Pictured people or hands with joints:

=======

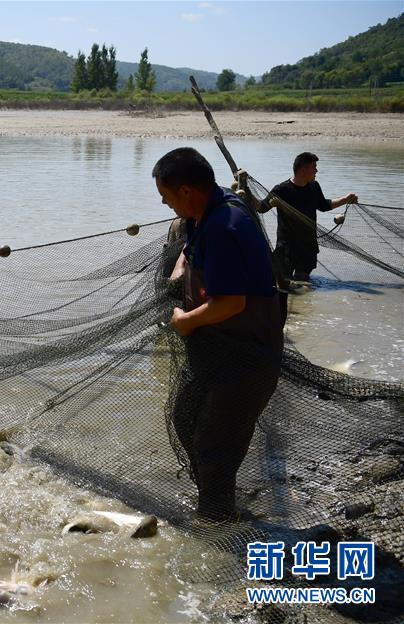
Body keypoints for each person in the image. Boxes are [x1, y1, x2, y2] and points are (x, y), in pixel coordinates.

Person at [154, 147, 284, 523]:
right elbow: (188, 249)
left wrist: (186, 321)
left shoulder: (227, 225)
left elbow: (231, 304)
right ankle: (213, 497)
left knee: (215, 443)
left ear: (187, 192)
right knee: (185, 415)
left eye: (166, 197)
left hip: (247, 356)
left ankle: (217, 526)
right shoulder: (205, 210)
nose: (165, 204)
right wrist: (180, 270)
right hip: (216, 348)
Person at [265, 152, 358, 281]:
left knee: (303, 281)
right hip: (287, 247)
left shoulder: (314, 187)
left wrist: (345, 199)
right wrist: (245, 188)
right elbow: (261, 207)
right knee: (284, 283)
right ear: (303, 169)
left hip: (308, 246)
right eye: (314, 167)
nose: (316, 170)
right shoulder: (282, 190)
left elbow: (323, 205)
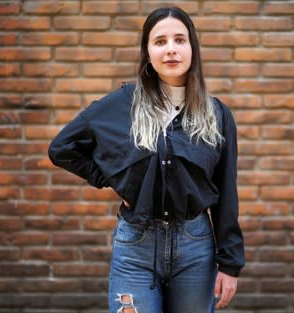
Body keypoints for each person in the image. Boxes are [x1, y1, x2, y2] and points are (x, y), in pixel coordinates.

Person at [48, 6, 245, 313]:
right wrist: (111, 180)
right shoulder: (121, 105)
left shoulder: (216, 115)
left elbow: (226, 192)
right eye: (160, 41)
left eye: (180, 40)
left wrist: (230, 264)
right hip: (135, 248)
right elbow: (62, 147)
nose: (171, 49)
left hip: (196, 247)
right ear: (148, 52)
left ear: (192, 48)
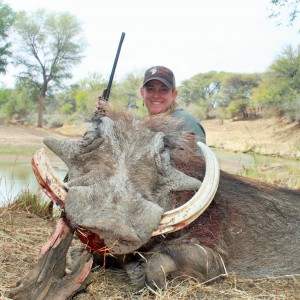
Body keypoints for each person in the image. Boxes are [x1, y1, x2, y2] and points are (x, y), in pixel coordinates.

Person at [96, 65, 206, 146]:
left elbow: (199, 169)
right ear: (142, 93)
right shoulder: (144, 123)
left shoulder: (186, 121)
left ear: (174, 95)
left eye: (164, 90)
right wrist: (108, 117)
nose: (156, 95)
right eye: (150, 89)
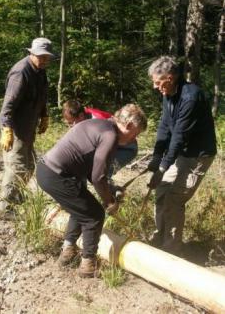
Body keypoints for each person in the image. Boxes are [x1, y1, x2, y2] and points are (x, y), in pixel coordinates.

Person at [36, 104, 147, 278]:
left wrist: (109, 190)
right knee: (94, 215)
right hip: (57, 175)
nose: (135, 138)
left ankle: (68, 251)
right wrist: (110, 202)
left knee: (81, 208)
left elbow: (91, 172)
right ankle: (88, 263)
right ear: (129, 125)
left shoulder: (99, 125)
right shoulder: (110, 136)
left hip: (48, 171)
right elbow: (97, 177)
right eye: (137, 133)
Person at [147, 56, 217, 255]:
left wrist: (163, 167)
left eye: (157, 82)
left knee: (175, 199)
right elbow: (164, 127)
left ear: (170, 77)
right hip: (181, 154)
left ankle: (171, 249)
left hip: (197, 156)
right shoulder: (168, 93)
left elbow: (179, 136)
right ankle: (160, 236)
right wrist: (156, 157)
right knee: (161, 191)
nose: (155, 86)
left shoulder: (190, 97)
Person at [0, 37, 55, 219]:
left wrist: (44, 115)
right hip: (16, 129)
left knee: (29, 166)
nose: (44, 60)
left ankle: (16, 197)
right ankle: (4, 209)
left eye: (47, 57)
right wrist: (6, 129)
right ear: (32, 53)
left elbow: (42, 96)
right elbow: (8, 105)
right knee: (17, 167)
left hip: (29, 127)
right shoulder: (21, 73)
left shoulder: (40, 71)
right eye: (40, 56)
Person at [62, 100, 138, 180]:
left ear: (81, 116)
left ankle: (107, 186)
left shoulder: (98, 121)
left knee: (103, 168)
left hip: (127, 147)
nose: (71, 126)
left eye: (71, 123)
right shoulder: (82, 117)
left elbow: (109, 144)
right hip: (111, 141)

=======

What to work on: Above are the records; copy from them only the lines starting at the one containing "right shoulder: (282, 190)" and ending at the one containing "right eye: (160, 41)", exactly and without pictures.

Task solution:
right shoulder: (282, 190)
left elbow: (323, 205)
Body keypoints for each person in the image. Boxes are [x1, y1, x2, y2] and points are (x, y), in pixel coordinates.

Person at [48, 6, 245, 313]:
right wrist: (111, 180)
right shoulder: (121, 105)
left shoulder: (216, 115)
left elbow: (226, 192)
right eye: (160, 41)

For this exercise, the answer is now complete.